*For years, people have tried to figure out exactly what Oprah’s religious or spiritual beliefs are, let alone, define the kind of followers who subscribe to her philosophies.
The New York Time’s Mark Oppenheimer reported that “The Oprah Winfrey Show” ended almost two weeks ago, bringing despair to booksellers who relied on her book club, television programmers who needed her ratings, and religion scholars who for a decade have tried explaining how this child of poverty became the leader of a worldwide cult. They have worked just as hard to define that cult, which is at once Christian and pantheistic, African-American in origin but global in reach.
The scholars found conflicting sources of Ms. Winfrey’s spirituality. It began, but definitely does not end, with the black church of her youth. In her 2003 book, “Oprah Winfrey and the Glamour of Misery,” Eva Illouz, a sociologist, quotes Ms. Winfrey as saying: “Since I was three and a half, I’ve been coming up in the church speaking. I did all of the James Weldon Johnson sermons” — Mr. Johnson being the poet whose “God’s Trombones: Seven Negro Sermons in Verse” was published in 1927. “I used to do them for churches all over the city of Nashville,” Ms. Winfrey said.
Dr. Illouz, who teaches at Hebrew University in Jerusalem, found that elements of the black church, like its emotionality and focus on justice, “pervade ‘The Oprah Winfrey Show,’ which has taken on the vocation of relieving a multiplicity of forms of suffering through the use of speech infused with the rhetorical style of black preachers.”

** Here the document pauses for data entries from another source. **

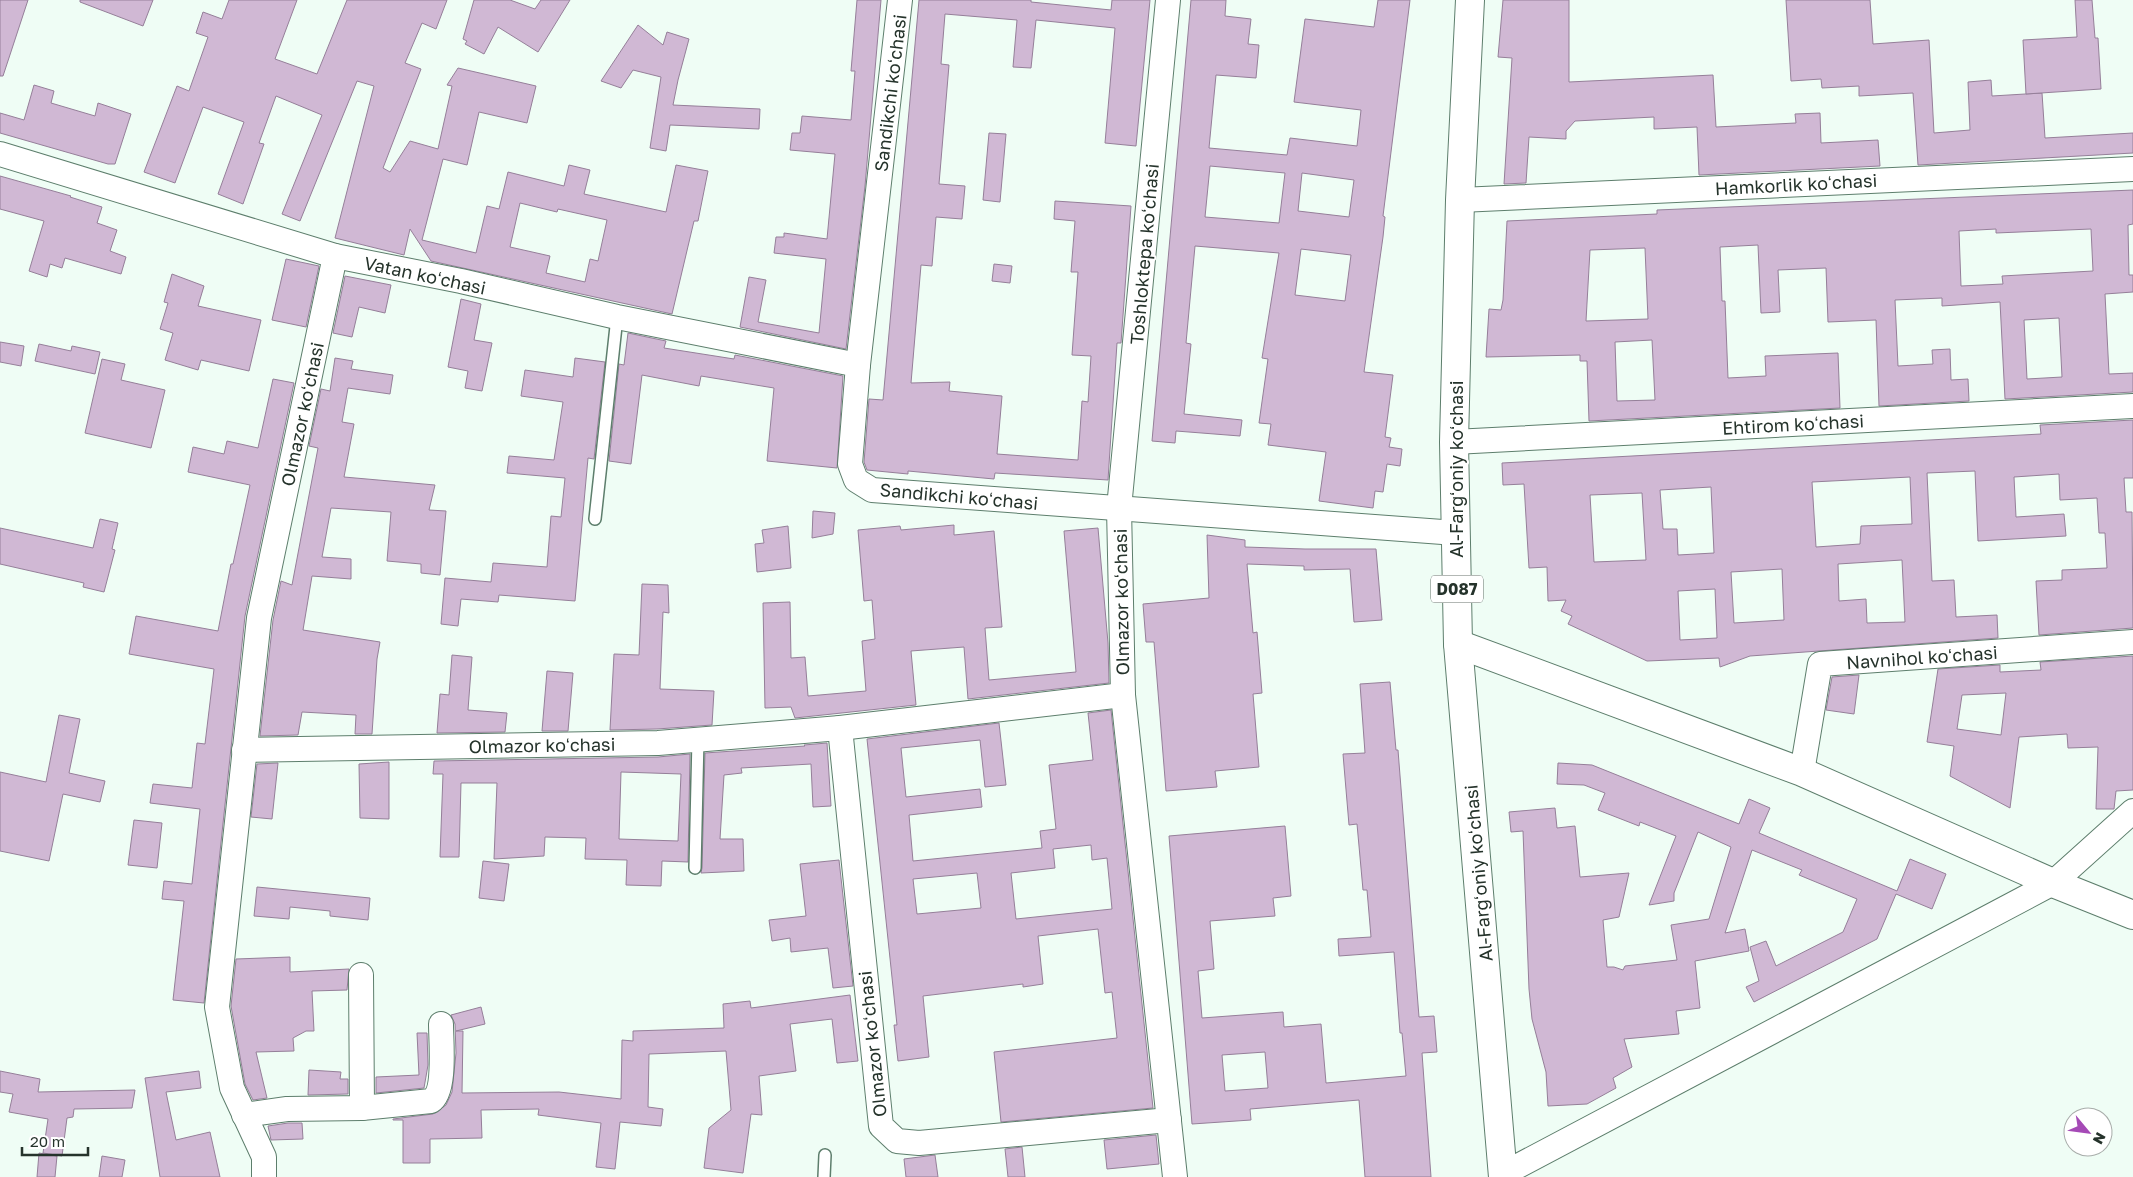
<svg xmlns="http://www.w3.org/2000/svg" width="2133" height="1177" font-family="'Golos Text',sans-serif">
	<rect width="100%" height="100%" fill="#effdf5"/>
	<g fill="#d0b8d4" stroke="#957f99" fill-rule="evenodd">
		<polygon points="0,0 28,0 3,76 0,76"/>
		<polygon points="80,0 153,0 143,26 80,2"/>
		<path d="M229,0h68l-22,59 42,15 30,-74h100l-11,29 -14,-6 -17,40 16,6 -38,99 7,4 20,-31 28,8 14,-63 -5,-1 11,-17 78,18 -9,37 -48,-11 -12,53 -24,-6 -21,81 54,13 11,-47 12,3 9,-37 56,14 5,-21 21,5 -6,24 82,18 10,-47 32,6 -10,50h-4l-22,93 -241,-53 -21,-32 -6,26 -69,-17 39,-152 -17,-5 -57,140 -18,-7 40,-99 -46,-19 -17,47 5,1 -21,60 -25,-10 26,-72 -41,-15 -28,76 -31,-11 33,-86 12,5 19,-54 -12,-4 7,-21 19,7zM520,203l37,9 1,-3 49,11 -9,41 -8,-2 -5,23 -39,-9 4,-17 -40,-9z"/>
		<polygon points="474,0 510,0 535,9 541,0 570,0 538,52 498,27 484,54 465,44 467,41 463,39"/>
		<polygon points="857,0 881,0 865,186 846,349 740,327 749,277 766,280 758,322 819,333 826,259 774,253 776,237 784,237 784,233 827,239 835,154 790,150 792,133 800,133 802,116 851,120 855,71 851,71"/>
		<polygon points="919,0 1031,0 1031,2 1111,10 1112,0 1150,0 1136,146 1105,143 1115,28 1036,20 1031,68 1013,67 1017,20 945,14 941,64 949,65 939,184 965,186 962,219 936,217 932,266 921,265 911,383 950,382 949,391 1002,396 997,454 1078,460 1082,401 1088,402 1091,356 1072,355 1078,272 1071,272 1075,221 1054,219 1055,201 1131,206 1121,343 1117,343 1108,480 995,473 994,479 908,471 908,474 867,470 864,462 869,399 883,400"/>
		<path d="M1191,0h35l-1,16 26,3 -3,25 11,1 -3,33 -40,-3 -7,73 78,7 3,-17 67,8 4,-36 -67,-8 11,-83 69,8 4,-27h32l-27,216 2,1 -2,20 -19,135 29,3 -8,62 6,1 -2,9 13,2 -2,17 -13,-2 -4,28 -8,-1 -2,17 -54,-7 7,-49 -58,-7 3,-21 -12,-1 9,-64 -6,-1 17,-105 -84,-7 -9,97 5,1 -7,70 58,6 -2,16 -64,-5 -1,12 -23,-2zM1210,166l75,7 -6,50 -74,-6zM1302,173l52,7 -5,37 -51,-6zM1301,249l50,6 -6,46 -50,-6z"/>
		<polygon points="1503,0 1569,0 1569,82 1713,75 1716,127 1796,123 1795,114 1820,113 1821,143 1878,140 1880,166 1699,175 1697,127 1654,129 1654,117 1575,121 1566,131 1566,139 1529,137 1526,183 1504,184 1512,58 1498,57"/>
		<polygon points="1786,0 1870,0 1873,44 1929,40 1934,133 1970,130 1968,82 1991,80 1992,96 2042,93 2045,138 2133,133 2133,153 1918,165 1913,93 1859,96 1859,86 1822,88 1821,79 1791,81"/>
		<polygon points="2075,0 2092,0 2095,38 2098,38 2101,89 2026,94 2023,40 2077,37"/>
		<polygon points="638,25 663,45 667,32 689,39 678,80 673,105 760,109 759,129 670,125 666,151 650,148 661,77 633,70 621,88 601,81"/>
		<polygon points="34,85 54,91 51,103 95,116 98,103 131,114 115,164 108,164 0,133 0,113 24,120"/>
		<polygon points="989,133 1006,134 1000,202 983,200"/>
		<polygon points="0,176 71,196 70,197 102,207 97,223 117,230 110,251 126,257 121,274 65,258 62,268 50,264 47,277 29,271 44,221 0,209"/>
		<path d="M2133,190v34l-5,1 1,50h4v17l-28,2 4,80 24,-1v19l-128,7 -5,-97 -58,4v-8l-47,2 3,66 35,-2 -1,-14 18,-1 1,31 17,-1 1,22 -90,5 -3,-86 -48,2 -2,-54 -48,2 2,42 -19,1 -3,-68 -38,2 2,54h3l3,77 38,-2 -1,-20 73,-3 2,55 -251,13 -2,-60h-7v-6l-94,2 3,-48 12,1 2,-10 4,-79 150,-7v-4zM1996,229v4l95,-4 2,42 -91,5 1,8 -42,2 -2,-55zM1645,248l3,71 -62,2 4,-71zM2059,318l3,59 -35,2 -3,-59zM1652,340l3,60 -38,1 -2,-59z"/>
		<polygon points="286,259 319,266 306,327 272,320"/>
		<polygon points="994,264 1012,266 1010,283 992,281"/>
		<polygon points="172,274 204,286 198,306 261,320 249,371 201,360 198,370 165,360 173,333 160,329 168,303 164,302"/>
		<polygon points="345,276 391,285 385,313 359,307 352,337 333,333"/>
		<polygon points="461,299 481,304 474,340 492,343 482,391 465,388 468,371 448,367"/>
		<polygon points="628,333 666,341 664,348 734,359 735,355 843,376 837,468 767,461 774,388 701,376 699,386 642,375 631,464 609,461 619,364 624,365"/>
		<polygon points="0,342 24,346 21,366 0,362"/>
		<polygon points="39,344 71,351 72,346 100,352 95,374 35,361"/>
		<polygon points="335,358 353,361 351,369 393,375 390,394 348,388 342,422 354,424 344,477 435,485 429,510 446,511 440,575 421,573 421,564 387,561 391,512 331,508 322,557 351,559 351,579 312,576 303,630 380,642 377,659 372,734 355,734 356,715 302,712 298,735 260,736 273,620 281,581 292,585 318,448 309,446 321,389 330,391"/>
		<polygon points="575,358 605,362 594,459 588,458 575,601 499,595 498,602 461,599 458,626 441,624 445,578 491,582 493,563 547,567 551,516 561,517 565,478 507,473 509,456 554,460 563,402 521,396 525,370 573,377"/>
		<polygon points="102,359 125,364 121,380 165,390 151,448 85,433"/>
		<polygon points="273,379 294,383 245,616 204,1003 173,1000 184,901 162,899 164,881 192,884 200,809 150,803 153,784 192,788 197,743 205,744 214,669 129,654 136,616 218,631 231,564 233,564 250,485 188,472 193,447 224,454 227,441 258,448"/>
		<path d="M2133,420v58h-9l2,34h6l1,116 -94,7 -3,-54 26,-1v-10l45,-2 -2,-35h-6l-2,-35 -37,2 -1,-26 -45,3 2,40 48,-3 2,22 -88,5 -3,-70 -48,2 5,108 22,-1 2,37 41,-2 1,23 -248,18 -30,11 -1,-9 -72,3 -79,-37 4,-8 -11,-5 5,-11 -18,1 -1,-34 -18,1 -5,-84 -21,1 -1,-22 539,-29 -1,-9zM1910,477l2,47 -51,2 -1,18 -44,3 -4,-65zM1711,487l3,66 -36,2 -1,-26h-14l-3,-39zM1642,493l4,67 -52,2 -4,-67zM1902,560l3,62 -38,1 -1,-24 -27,2 -1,-37zM1782,569l2,51 -50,3 -3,-51zM1715,589l2,49 -37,2 -2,-49z"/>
		<polygon points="813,511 835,513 833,534 812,538"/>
		<polygon points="100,519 118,523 112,549 115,550 104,592 83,587 84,583 0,564 0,528 93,548"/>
		<polygon points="954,525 954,535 994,531 1002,627 985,628 989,680 1076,672 1064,531 1098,528 1108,643 1109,683 968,699 964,647 911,651 916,705 795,718 791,707 765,708 763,603 790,602 791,658 805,657 808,696 866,691 862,641 875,639 872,600 864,601 858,530 900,526 901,530"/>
		<polygon points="788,526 791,568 757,572 755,544 764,543 762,530"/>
		<polygon points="1207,535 1245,540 1245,547 1305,549 1376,549 1382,620 1354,622 1350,569 1304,570 1304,566 1247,564 1253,633 1257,632 1262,693 1253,694 1259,767 1215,771 1217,787 1166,791 1154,642 1146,642 1143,604 1209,598"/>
		<polygon points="642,584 668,585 669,613 663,612 660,689 714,691 712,725 657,729 610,730 614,654 639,655"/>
		<polygon points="452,655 472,657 468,710 507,713 505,732 437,733 440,694 449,695"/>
		<path d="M2133,656v134l-17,1 -2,18h-18l2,-62 -30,1 -1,-14 -48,3 -9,71 -60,-32 4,-30 -27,-4 11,-73 62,-4v7l41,-2 -1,-8zM2006,693l-5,42 -44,-6 5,-34z"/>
		<polygon points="547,671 573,673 568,731 542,731"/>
		<polygon points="1859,675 1854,714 1826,710 1832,677"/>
		<path d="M1390,682l6,68h2l21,267 15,-1 3,36 -15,1 9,124h-66l-6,-77 -109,9 1,11 -59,4 -23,-288 116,-10 6,70 -18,2 2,18 -65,5 4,48 -16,2 4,47 81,-6 1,15 37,-3 5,59 80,-7 -4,-43h-2l-6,-81 -55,4 -1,-17 33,-2 -4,-47h-4l-6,-66 -8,1 -6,-71 22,-1 -5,-69zM1265,1052l3,36 -43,3 -3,-36z"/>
		<path d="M1111,710l42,398 -152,14 -7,-70 123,-14 -5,-46 -7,1 -7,-64 -60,7 5,48 -20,3v-3l-100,12 6,61 -31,4 -4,-36h3l-30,-286 132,-16 7,62 -21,2 -5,-47 -79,8 5,49 74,-8 2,18 -73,8 4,46 129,-13 -2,-17 16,-2 -7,-64 44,-5 -5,-47zM1091,845l1,15 15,-2 5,51 -96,10 -5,-46 44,-5 -2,-19zM977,873l4,35 -64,6 -4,-35z"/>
		<polygon points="59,715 80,719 69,773 105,781 100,802 63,794 49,861 0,851 0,772 46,782"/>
		<polygon points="827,743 831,806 813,807 811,764 741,768 742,773 724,775 720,839 743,839 744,871 701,873 702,868 705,753 805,746 804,745"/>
		<path d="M690,754l-2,108 -26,-1 -1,25 -35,-1 1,-25 -42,-1 1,-21 -41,-1 -1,19 -50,3 3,-76h-36l-2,74h-19l3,-83h-10l1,-13 224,-4zM621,772l60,2 -3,67 -59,-2z"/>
		<polygon points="389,762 389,819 360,818 359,764"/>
		<polygon points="278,763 272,819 251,817 257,764"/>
		<polygon points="1558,763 1592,765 1739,824 1749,799 1770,808 1759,833 1897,891 1910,859 1946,874 1932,909 1896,894 1877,939 1754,1002 1746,987 1759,981 1750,947 1766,941 1776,966 1843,932 1857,899 1799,875 1802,870 1752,850 1725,933 1745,929 1749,951 1695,961 1700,1008 1676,1011 1679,1034 1624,1039 1632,1067 1613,1078 1616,1088 1587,1104 1548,1106 1546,1072 1532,1019 1529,989 1523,831 1511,832 1509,812 1555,808 1557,828 1575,826 1580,877 1629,873 1619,917 1603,920 1607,967 1614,967 1623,970 1625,966 1677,960 1671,925 1709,919 1731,847 1698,832 1674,893 1674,901 1649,905 1676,836 1640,822 1639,826 1598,810 1605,793 1584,785 1557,784"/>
		<polygon points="134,820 162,823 157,868 128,865"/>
		<polygon points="839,860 853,986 833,988 828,948 791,952 790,938 772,941 769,920 806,916 800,864"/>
		<polygon points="483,861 509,864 504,901 479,898"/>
		<polygon points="257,887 370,898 368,920 330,916 330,911 290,907 289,919 254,916"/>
		<polygon points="290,957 290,972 349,969 347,990 312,991 314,1031 306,1031 293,1038 294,1051 256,1052 267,1098 253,1100 245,1084 231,1006 236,959"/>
		<polygon points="850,995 858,1061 837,1063 832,1019 790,1024 796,1071 759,1076 762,1115 751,1114 743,1173 704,1168 709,1128 731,1110 726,1051 649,1054 648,1107 663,1109 661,1126 620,1122 615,1169 596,1167 601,1123 538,1115 539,1109 481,1110 482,1138 430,1139 430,1163 403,1163 403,1120 393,1120 393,1119 433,1114 446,1105 452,1092 456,1053 455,1024 451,1015 481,1007 485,1024 456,1031 463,1031 462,1093 559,1092 621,1099 622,1040 633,1041 633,1031 724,1028 723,1004 750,1001 751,1008"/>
		<polygon points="417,1033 427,1033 428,1065 424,1088 376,1093 376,1077 419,1075"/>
		<polygon points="309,1070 341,1072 340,1079 348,1079 348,1094 308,1095"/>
		<polygon points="0,1071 40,1079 38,1092 135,1090 132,1108 74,1109 73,1117 67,1118 62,1156 43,1153 48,1119 9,1112 13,1094 0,1092"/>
		<polygon points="199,1071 201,1088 166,1092 176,1140 210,1132 220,1177 160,1177 145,1078"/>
		<polygon points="288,1123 302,1123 303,1139 271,1140 268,1126"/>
		<polygon points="1156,1135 1159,1164 1107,1169 1104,1140"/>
		<polygon points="1022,1147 1025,1177 1008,1177 1005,1149"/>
		<polygon points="39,1153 57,1156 55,1177 37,1177"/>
		<polygon points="935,1155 938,1177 906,1177 904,1159"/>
		<polygon points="102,1156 125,1160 122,1177 99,1177"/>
	</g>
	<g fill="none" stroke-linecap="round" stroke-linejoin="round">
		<defs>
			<g id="service">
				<polyline points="595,519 617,317"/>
				<polyline points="695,868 698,739"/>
				<polyline points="824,1177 825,1155"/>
			</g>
			<g id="minor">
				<polyline points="900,0 858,365 850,464 856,480 872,490 1456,533"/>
				<polyline points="1168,0 1119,508 1123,695 1175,1177"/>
				<polyline points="0,154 335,256 461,281 617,317 858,365"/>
				<polyline points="1460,200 2133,169"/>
				<polyline points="1454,442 2133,406"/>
				<polyline points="840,728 881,1126 897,1141 919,1143 1169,1120"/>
				<polyline points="244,750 658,743 840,728 1123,695"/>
				<polyline points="1802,772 1820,664 2133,642"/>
				<polyline points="361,975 362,1108"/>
				<path d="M244,1115l43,-6 75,-1 69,-7c15,-9 10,-60 10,-77"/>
				<polyline points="1503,1174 2053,883 2133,811"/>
				<polyline points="264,1177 264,1157 232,1088 217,1007 259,618 335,256"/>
			</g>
			<polyline id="secondary" points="1458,644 1802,772 2053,883 2133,915"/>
			<polyline id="primary" points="1470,0 1460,200 1454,442 1458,644 1503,1177"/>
		</defs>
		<use href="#service" stroke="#5d7e6c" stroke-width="14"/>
		<use href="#minor" stroke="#5d7e6c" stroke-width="26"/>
		<use href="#secondary" stroke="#5d7e6c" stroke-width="30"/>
		<use href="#primary" stroke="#5d7e6c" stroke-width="30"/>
		<use href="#service" stroke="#fff" stroke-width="11"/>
		<use href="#minor" stroke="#fff" stroke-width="24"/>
		<use href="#secondary" stroke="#fff" stroke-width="28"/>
		<use href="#primary" stroke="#fff" stroke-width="28"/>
	</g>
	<g text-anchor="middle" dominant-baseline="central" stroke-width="4" stroke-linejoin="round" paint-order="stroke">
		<rect fill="#fff" stroke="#66706b" stroke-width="1" x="1431" y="575.5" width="52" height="27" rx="4"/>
		<g font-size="16" font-weight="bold" fill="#25332b">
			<text x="1457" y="589">D087</text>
		</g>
		<g font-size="18" fill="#25332b" stroke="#fff">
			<text transform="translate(890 93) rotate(-83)">Sandikchi koʻchasi</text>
			<text transform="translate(1796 184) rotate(-3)">Hamkorlik koʻchasi</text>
			<text transform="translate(1144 254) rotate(-85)">Toshloktepa koʻchasi</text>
			<text transform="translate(425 275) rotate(12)">Vatan koʻchasi</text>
			<text transform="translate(302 414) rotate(-78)">Olmazor koʻchasi</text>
			<text transform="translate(1793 424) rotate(-3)">Ehtirom koʻchasi</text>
			<text transform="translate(1456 469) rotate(-90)">Al-Fargʻoniy koʻchasi</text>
			<text transform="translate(959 496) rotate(5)">Sandikchi koʻchasi</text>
			<text transform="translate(1121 602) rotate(-91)">Olmazor koʻchasi</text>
			<text transform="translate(1922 657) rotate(-4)">Navnihol koʻchasi</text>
			<text transform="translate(542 745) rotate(-1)">Olmazor koʻchasi</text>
			<text transform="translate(1478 873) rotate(-95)">Al-Fargʻoniy koʻchasi</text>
			<text transform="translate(872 1044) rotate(-96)">Olmazor koʻchasi</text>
		</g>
	</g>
	<g transform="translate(2088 1132) rotate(119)"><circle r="24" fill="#ffffff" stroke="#a8adaa"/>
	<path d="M0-4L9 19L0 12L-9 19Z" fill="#a54ab6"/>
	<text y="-8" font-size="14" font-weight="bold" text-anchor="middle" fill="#25332b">N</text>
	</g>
	<path d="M22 1147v8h66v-8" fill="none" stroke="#25332b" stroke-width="2.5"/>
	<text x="30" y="1147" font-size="15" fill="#25332b" stroke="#ffffff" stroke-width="4" paint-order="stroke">20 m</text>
</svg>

While respecting Ms. Winfrey’s use of her Christian heritage, Dr. Illouz ultimately concluded that the talk-show host might be something of a false prophet. That is because, she said, Ms. Winfrey and her cadre of self-help experts treated suffering as something beneficial. Ms. Winfrey turned the black church’s ethos of self-reliance in the face of suffering into an exaltation of suffering itself.